## Extracted data
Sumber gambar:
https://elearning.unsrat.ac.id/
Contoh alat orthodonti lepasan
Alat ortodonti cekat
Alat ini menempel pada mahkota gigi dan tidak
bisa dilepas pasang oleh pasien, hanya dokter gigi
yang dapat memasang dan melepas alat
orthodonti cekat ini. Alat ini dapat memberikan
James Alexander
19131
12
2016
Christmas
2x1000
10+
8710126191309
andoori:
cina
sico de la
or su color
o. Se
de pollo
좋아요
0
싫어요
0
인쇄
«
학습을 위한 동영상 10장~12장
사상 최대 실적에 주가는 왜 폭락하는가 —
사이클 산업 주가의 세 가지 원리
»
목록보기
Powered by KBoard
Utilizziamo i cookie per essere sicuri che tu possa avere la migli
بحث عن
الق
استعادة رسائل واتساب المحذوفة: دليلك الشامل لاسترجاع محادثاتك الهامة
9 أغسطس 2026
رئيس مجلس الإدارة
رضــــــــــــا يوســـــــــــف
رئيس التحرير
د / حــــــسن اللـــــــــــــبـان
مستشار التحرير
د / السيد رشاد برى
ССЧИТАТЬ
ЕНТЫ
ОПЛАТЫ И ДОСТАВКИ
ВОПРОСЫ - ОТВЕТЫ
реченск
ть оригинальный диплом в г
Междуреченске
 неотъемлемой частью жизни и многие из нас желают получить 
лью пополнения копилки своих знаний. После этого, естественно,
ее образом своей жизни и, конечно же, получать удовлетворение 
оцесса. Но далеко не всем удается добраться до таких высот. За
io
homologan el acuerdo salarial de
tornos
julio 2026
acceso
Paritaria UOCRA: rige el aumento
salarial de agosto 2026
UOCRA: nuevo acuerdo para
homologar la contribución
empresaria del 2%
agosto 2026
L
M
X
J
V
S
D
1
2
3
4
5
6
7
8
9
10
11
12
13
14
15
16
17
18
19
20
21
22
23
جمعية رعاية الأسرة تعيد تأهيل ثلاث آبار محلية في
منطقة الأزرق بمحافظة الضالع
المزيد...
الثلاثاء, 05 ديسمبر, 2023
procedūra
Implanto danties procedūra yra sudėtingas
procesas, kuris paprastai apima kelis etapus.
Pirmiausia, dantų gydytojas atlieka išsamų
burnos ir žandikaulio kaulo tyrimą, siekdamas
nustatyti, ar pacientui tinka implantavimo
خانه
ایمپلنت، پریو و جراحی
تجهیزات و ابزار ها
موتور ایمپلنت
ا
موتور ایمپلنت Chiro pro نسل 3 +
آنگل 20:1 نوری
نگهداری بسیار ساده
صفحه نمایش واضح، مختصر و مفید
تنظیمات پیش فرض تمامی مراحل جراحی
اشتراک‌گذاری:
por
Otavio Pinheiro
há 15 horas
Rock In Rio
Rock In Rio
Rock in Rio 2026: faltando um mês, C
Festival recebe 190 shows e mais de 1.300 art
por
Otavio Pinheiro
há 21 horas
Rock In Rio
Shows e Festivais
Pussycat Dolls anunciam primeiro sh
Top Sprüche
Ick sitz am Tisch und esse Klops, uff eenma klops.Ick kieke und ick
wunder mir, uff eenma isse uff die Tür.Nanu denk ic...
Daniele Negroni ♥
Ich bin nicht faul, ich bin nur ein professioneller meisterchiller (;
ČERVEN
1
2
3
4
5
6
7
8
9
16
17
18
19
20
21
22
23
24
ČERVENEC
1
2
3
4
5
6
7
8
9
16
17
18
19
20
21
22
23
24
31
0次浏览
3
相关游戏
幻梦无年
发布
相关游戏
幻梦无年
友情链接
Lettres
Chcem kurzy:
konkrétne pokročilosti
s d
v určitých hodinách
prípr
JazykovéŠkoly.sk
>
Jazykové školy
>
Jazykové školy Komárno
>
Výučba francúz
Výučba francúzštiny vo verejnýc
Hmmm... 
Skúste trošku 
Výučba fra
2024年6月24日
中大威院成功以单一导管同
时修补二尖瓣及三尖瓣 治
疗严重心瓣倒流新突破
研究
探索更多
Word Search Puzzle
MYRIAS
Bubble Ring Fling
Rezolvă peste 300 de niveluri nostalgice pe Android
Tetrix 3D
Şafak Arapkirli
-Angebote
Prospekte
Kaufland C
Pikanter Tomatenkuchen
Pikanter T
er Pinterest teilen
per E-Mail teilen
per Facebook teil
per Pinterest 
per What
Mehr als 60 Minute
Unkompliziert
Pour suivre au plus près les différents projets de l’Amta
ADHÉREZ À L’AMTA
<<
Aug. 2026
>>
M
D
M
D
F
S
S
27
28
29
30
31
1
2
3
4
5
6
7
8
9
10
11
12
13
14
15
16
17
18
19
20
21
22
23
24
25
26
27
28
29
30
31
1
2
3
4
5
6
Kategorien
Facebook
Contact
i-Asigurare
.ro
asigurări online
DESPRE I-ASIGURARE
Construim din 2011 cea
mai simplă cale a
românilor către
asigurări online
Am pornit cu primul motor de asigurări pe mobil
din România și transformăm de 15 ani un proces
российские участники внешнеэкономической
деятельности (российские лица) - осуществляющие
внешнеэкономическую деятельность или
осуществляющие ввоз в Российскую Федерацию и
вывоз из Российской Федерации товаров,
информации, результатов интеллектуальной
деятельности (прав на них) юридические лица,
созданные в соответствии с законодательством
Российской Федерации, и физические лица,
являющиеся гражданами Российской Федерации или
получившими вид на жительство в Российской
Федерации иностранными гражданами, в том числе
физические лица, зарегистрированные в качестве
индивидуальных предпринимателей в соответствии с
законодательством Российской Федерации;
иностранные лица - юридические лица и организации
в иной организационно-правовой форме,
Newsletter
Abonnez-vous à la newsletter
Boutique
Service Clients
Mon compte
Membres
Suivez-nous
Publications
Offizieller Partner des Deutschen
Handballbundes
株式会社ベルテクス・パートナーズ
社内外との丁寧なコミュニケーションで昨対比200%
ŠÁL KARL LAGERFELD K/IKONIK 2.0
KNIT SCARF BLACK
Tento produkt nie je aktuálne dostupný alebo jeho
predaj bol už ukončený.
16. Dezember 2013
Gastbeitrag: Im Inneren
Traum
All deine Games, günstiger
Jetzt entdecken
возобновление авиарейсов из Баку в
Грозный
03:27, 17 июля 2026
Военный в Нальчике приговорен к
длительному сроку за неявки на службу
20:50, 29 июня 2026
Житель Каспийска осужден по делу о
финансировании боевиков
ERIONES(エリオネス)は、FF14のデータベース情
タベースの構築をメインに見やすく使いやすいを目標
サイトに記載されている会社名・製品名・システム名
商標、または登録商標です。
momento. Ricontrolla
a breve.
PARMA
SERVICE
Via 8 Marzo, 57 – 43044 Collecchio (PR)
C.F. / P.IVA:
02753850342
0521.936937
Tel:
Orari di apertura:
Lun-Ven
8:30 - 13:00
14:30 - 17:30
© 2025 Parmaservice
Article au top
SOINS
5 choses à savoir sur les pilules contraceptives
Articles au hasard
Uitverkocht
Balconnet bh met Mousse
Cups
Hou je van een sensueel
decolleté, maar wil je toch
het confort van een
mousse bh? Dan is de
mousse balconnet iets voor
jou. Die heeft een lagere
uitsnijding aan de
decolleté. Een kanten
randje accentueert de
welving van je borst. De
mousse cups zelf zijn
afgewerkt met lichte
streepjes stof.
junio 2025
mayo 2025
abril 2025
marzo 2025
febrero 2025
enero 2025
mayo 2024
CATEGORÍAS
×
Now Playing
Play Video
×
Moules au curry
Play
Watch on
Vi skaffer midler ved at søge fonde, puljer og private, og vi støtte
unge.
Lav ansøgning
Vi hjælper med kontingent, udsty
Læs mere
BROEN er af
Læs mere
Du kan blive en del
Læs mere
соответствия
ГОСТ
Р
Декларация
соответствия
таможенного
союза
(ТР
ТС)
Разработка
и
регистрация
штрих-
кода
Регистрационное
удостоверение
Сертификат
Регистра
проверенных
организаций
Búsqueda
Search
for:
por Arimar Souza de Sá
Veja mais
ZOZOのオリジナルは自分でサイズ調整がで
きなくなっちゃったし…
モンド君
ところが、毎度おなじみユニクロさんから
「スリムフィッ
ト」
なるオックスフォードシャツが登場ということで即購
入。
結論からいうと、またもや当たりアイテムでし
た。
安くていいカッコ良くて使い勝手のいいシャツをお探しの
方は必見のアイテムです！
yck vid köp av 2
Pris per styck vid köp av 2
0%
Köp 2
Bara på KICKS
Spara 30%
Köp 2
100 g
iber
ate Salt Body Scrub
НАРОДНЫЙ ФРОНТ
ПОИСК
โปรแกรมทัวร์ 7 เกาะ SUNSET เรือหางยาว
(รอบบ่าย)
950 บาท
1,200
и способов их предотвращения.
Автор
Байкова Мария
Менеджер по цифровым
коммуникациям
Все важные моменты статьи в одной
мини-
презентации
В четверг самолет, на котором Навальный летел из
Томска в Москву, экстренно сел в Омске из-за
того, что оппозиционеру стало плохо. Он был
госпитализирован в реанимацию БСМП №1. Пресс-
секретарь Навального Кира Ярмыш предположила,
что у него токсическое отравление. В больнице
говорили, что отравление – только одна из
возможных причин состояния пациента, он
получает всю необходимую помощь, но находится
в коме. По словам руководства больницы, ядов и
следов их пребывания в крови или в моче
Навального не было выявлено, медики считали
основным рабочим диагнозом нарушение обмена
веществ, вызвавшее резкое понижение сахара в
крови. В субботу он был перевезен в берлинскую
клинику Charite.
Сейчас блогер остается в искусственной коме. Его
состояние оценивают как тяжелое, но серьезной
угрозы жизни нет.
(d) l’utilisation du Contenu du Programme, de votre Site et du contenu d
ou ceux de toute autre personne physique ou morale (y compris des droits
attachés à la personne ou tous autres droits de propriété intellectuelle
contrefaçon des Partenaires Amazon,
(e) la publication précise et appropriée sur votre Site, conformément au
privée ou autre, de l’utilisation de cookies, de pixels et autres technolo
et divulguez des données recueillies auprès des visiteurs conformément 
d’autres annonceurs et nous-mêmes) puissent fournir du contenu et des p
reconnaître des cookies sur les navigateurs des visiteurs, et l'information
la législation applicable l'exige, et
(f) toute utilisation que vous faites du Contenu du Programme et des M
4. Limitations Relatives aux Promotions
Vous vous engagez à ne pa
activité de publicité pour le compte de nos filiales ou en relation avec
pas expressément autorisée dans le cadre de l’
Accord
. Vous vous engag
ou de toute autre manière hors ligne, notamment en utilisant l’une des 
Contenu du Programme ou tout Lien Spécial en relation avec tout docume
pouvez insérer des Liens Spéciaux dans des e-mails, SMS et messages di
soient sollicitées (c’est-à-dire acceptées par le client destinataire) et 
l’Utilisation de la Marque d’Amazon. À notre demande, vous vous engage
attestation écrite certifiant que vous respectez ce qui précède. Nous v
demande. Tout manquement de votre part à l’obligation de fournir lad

## Aim of the task
Please copy the rows line for line, starting with the very first line and going on through the line with "학습을 위한 동영상 10장~12장", including that line.

## Response below
Sumber gambar:
https://elearning.unsrat.ac.id/
Contoh alat orthodonti lepasan
Alat ortodonti cekat
Alat ini menempel pada mahkota gigi dan tidak
bisa dilepas pasang oleh pasien, hanya dokter gigi
yang dapat memasang dan melepas alat
orthodonti cekat ini. Alat ini dapat memberikan
James Alexander
19131
12
2016
Christmas
2x1000
10+
8710126191309
andoori:
cina
sico de la
or su color
o. Se
de pollo
좋아요
0
싫어요
0
인쇄
«
학습을 위한 동영상 10장~12장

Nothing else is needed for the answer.